— Excerpted passage —
The platform flips the traditional hiring funnel. Instead of applying to each role, candidates maintain one live profile. Employers can search and revisit profiles as openings arise. Fika is free for job seekers and charges employers only upon a successful hire, taking 10% of the candidate’s first-year salary — well below the 20% to 30% fees common among traditional recruiters.
Brothers Jakob and Alexander Dubois founded the company after a near-miss in their own hiring. While building social app Gaff, they almost rejected a candidate whose resume seemed weak.
“When we were building [social app] Gaff, we spent a lot of time recruiting and almost passed on a candidate because his resume did not really stand out,” Jakob Dubois reportedly told media. “We ended up speaking with him anyway, and within minutes, his grit, drive, and ambition became obvious. Exactly the kind of person we wanted to hire.”
That experience crystallized their belief that traits like grit and drive rarely surface on paper. By letting candidates speak directly, Fika aims to surface soft skills and cultural fit early, potentially benefiting early-career professionals and those from non-traditional backgrounds.

— Work instruction 1 —
From the passage about the Fika hiring platform, extract the text from "The platform flips" up to and including "resume seemed weak.", copying it word for word.
— Work instruction 2 —
List every percentage figure that appears in the passage about the Fika hiring platform.
— Work instruction 3 —
Write what comes next in the passage about the Fika hiring platform, picking up after its last sentence.

Images with bounding boxes
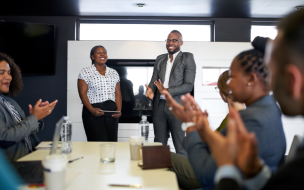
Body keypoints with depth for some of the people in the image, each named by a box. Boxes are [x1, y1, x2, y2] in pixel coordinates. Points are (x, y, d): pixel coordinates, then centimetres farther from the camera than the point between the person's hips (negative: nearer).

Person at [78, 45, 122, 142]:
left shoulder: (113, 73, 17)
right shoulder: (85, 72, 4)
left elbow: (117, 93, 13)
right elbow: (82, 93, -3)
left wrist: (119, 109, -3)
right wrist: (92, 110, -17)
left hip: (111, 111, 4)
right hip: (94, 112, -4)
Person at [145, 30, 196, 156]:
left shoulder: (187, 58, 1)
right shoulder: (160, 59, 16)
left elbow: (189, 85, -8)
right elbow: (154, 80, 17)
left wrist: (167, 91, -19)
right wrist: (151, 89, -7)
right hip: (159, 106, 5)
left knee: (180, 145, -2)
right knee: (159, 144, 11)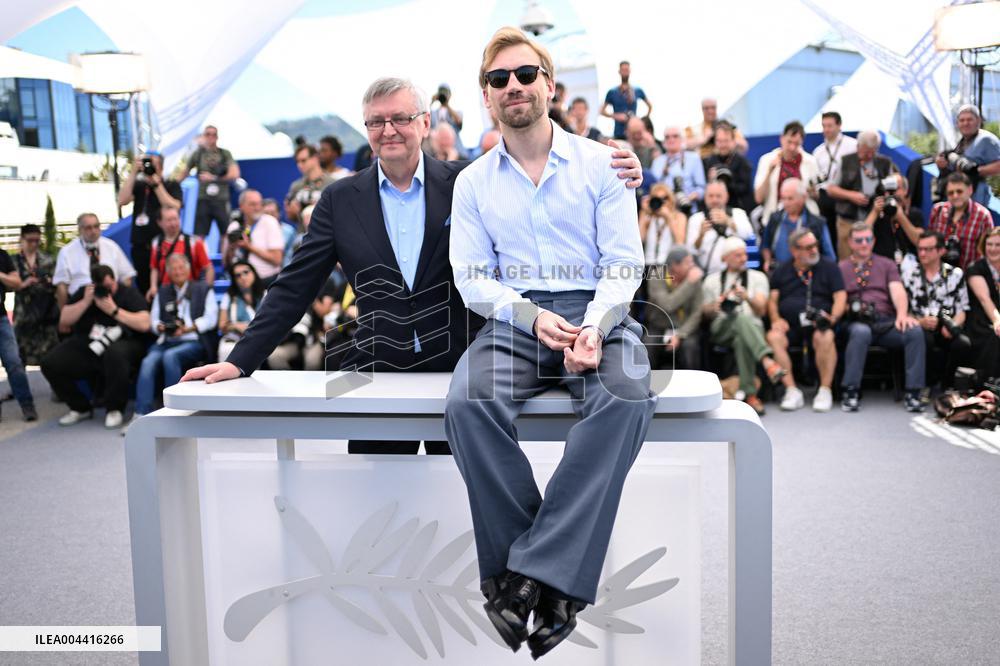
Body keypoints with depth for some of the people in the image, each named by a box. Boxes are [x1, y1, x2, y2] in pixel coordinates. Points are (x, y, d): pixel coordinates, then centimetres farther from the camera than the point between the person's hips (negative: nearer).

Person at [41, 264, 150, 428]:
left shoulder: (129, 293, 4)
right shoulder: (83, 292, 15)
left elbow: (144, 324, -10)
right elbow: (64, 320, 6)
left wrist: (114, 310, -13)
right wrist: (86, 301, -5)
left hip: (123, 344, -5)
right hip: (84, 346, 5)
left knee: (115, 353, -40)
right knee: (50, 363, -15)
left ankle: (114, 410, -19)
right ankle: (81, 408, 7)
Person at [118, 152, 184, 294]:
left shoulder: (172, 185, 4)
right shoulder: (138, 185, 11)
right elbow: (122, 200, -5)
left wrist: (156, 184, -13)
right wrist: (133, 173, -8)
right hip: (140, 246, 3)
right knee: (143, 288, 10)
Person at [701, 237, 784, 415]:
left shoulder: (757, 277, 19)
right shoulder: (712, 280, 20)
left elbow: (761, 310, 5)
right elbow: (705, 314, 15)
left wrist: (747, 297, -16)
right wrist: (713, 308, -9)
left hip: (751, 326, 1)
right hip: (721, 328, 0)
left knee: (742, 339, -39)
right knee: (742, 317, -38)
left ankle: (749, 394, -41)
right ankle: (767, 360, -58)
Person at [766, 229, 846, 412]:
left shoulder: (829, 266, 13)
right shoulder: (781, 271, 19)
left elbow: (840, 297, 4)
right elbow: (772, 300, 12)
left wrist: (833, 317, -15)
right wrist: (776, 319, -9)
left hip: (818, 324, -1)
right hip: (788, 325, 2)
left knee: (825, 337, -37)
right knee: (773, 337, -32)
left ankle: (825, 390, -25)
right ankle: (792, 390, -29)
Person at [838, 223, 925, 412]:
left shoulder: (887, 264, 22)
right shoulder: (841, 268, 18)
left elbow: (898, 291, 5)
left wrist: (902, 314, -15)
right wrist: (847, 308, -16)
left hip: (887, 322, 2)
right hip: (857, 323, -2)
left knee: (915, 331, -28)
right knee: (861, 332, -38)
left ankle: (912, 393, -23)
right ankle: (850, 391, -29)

— Final answer 1 —
The platform flips the traditional hiring funnel. Instead of applying to each role, candidates maintain one live profile. Employers can search and revisit profiles as openings arise. Fika is free for job seekers and charges employers only upon a successful hire, taking 10% of the candidate’s first-year salary — well below the 20% to 30% fees common among traditional recruiters.
Brothers Jakob and Alexander Dubois founded the company after a near-miss in their own hiring. While building social app Gaff, they almost rejected a candidate whose resume seemed weak.

— Final answer 2 —
10%, 20%, 30%

— Final answer 3 —
However, the approach carries significant risks. Video profiles expose a candidate’s race, age, gender, and appearance upfront — factors that blind resume screening deliberately hides to reduce bias. Critics argue this could amplify discrimination, even if the AI itself is designed neutrally. Fika will need robust auditing and anti-bias measures to mitigate these concerns.
The platform opens early access this week, with a public launch planned for fall. It will debut in Sweden before expanding internationally. Already, over 100 companies are on the waitlist. If successful, Fika could add a new dimension to hiring, but its long-term impact hinges on how well it navigates the tension between human insight and algorithmic fairness.